ZADANIE PISEMNE 1.
Wypisz dokładnie fragment tekstu o philos i erosie od słów „Eros, aby zwabić” aż do słów „wyrozumiałością i pokorą.” włącznie.

PODANY TEKST.

W związku wchodzącym w stan philos nie tkwi się dla chwilowej cielesnej rozkoszy, ale pogłębia się relacje z partnerem, budując wzajemne zrozumienie oraz zacierając różnice bez ograniczania swojej wolności. Ci, którzy potrafią zbudować taką relację, zwykle trwają w miłości do końca życia, a ich miłość cechuje wzajemne zrozumienie, poszanowanie, zaufanie, szacunek dla innych oraz poczucie wolności.
Człowiek, który doznał philos, nie skrzywdzi innego człowieka w przeciwieństwie do ludzi wyznających tylko sfery cielesne (eros). W związku oznacza to, że partner na poziomie rozwoju eros, będzie zwalczał partnera w stanie philos, a philos będzie uciekał przed erosem.
Eros, aby zwabić i zaspokoić swoją pożądliwość, będzie manipulował i oszukiwał philos, a gdy już zaspokoi swoje potrzeby, nie będzie mu zależeć na partnerze.
Niektórzy mylą philos ze stanami doznawanymi w życiu artystycznym lub religijnym, tymczasem jest to zwykła miłość ludzka, która poza zmysłowością, posługuje się rozsądkiem i rozumem, potrafi rozróżnić dobro od zła, przyjąć wszystko w estetyce drugiego człowieka z wyrozumiałością i pokorą.

DANE DO PRZETWORZENIA.

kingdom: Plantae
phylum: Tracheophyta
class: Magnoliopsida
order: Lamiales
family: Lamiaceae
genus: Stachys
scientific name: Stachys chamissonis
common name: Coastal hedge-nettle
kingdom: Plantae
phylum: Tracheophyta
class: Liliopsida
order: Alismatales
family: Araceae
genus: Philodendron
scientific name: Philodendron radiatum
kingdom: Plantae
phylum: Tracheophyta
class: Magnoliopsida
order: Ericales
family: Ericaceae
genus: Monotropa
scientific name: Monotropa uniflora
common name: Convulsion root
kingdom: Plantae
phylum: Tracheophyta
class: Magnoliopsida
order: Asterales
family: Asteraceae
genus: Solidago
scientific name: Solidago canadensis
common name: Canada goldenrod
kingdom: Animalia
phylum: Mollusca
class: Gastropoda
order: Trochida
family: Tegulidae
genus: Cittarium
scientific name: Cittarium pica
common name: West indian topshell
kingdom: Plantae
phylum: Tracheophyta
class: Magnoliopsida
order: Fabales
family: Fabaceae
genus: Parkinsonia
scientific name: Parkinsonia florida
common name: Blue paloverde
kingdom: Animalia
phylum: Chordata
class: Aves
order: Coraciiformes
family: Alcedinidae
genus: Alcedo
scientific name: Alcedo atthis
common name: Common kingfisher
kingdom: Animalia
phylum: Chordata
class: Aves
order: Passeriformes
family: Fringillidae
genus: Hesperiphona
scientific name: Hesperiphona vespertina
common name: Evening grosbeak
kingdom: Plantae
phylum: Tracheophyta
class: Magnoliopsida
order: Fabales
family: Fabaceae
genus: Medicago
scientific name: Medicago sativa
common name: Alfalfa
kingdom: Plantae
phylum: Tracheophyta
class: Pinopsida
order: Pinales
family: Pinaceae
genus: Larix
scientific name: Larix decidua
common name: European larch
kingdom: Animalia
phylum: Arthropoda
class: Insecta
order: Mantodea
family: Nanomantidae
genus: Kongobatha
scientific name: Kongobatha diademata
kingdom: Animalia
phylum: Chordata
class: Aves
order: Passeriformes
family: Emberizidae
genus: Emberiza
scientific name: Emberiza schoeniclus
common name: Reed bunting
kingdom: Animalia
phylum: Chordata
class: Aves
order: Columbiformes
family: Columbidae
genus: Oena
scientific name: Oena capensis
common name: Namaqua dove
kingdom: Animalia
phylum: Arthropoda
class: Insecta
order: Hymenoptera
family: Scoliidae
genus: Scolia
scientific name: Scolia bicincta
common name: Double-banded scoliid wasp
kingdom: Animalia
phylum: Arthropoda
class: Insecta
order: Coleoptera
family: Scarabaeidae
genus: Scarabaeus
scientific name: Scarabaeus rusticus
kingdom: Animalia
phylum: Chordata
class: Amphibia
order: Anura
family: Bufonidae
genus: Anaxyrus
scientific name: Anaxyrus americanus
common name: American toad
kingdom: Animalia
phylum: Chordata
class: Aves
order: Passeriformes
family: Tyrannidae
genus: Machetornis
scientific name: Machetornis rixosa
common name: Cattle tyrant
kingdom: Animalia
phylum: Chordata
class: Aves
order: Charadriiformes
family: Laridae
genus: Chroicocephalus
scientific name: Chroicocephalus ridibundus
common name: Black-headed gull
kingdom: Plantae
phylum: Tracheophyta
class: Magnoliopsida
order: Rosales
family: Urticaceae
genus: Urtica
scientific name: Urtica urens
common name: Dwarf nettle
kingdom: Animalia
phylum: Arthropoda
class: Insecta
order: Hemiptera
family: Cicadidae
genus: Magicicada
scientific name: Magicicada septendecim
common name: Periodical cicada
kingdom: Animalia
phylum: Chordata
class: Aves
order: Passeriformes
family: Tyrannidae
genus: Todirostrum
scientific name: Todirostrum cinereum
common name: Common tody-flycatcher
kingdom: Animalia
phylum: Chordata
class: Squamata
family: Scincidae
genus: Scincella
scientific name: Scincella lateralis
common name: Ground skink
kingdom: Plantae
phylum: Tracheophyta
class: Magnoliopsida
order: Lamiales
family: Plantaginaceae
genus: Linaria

ZADANIE PISEMNE 2.
Przedstaw jako listę JSON napisów wiersze rekordów od wiersza z „family: Emberizidae” aż do wiersza z „genus: Magicicada” włącznie. Każdy wiersz ma być osobnym napisem, a puste wiersze należy pominąć.

ODPOWIEDŹ PISEMNA 1.
Eros, aby zwabić i zaspokoić swoją pożądliwość, będzie manipulował i oszukiwał philos, a gdy już zaspokoi swoje potrzeby, nie będzie mu zależeć na partnerze.
Niektórzy mylą philos ze stanami doznawanymi w życiu artystycznym lub religijnym, tymczasem jest to zwykła miłość ludzka, która poza zmysłowością, posługuje się rozsądkiem i rozumem, potrafi rozróżnić dobro od zła, przyjąć wszystko w estetyce drugiego człowieka z wyrozumiałością i pokorą.

ODPOWIEDŹ PISEMNA 2.
[
  "family: Emberizidae",
  "genus: Emberiza",
  "scientific name: Emberiza schoeniclus",
  "common name: Reed bunting",
  "kingdom: Animalia",
  "phylum: Chordata",
  "class: Aves",
  "order: Columbiformes",
  "family: Columbidae",
  "genus: Oena",
  "scientific name: Oena capensis",
  "common name: Namaqua dove",
  "kingdom: Animalia",
  "phylum: Arthropoda",
  "class: Insecta",
  "order: Hymenoptera",
  "family: Scoliidae",
  "genus: Scolia",
  "scientific name: Scolia bicincta",
  "common name: Double-banded scoliid wasp",
  "kingdom: Animalia",
  "phylum: Arthropoda",
  "class: Insecta",
  "order: Coleoptera",
  "family: Scarabaeidae",
  "genus: Scarabaeus",
  "scientific name: Scarabaeus rusticus",
  "kingdom: Animalia",
  "phylum: Chordata",
  "class: Amphibia",
  "order: Anura",
  "family: Bufonidae",
  "genus: Anaxyrus",
  "scientific name: Anaxyrus americanus",
  "common name: American toad",
  "kingdom: Animalia",
  "phylum: Chordata",
  "class: Aves",
  "order: Passeriformes",
  "family: Tyrannidae",
  "genus: Machetornis",
  "scientific name: Machetornis rixosa",
  "common name: Cattle tyrant",
  "kingdom: Animalia",
  "phylum: Chordata",
  "class: Aves",
  "order: Charadriiformes",
  "family: Laridae",
  "genus: Chroicocephalus",
  "scientific name: Chroicocephalus ridibundus",
  "common name: Black-headed gull",
  "kingdom: Plantae",
  "phylum: Tracheophyta",
  "class: Magnoliopsida",
  "order: Rosales",
  "family: Urticaceae",
  "genus: Urtica",
  "scientific name: Urtica urens",
  "common name: Dwarf nettle",
  "kingdom: Animalia",
  "phylum: Arthropoda",
  "class: Insecta",
  "order: Hemiptera",
  "family: Cicadidae",
  "genus: Magicicada"
]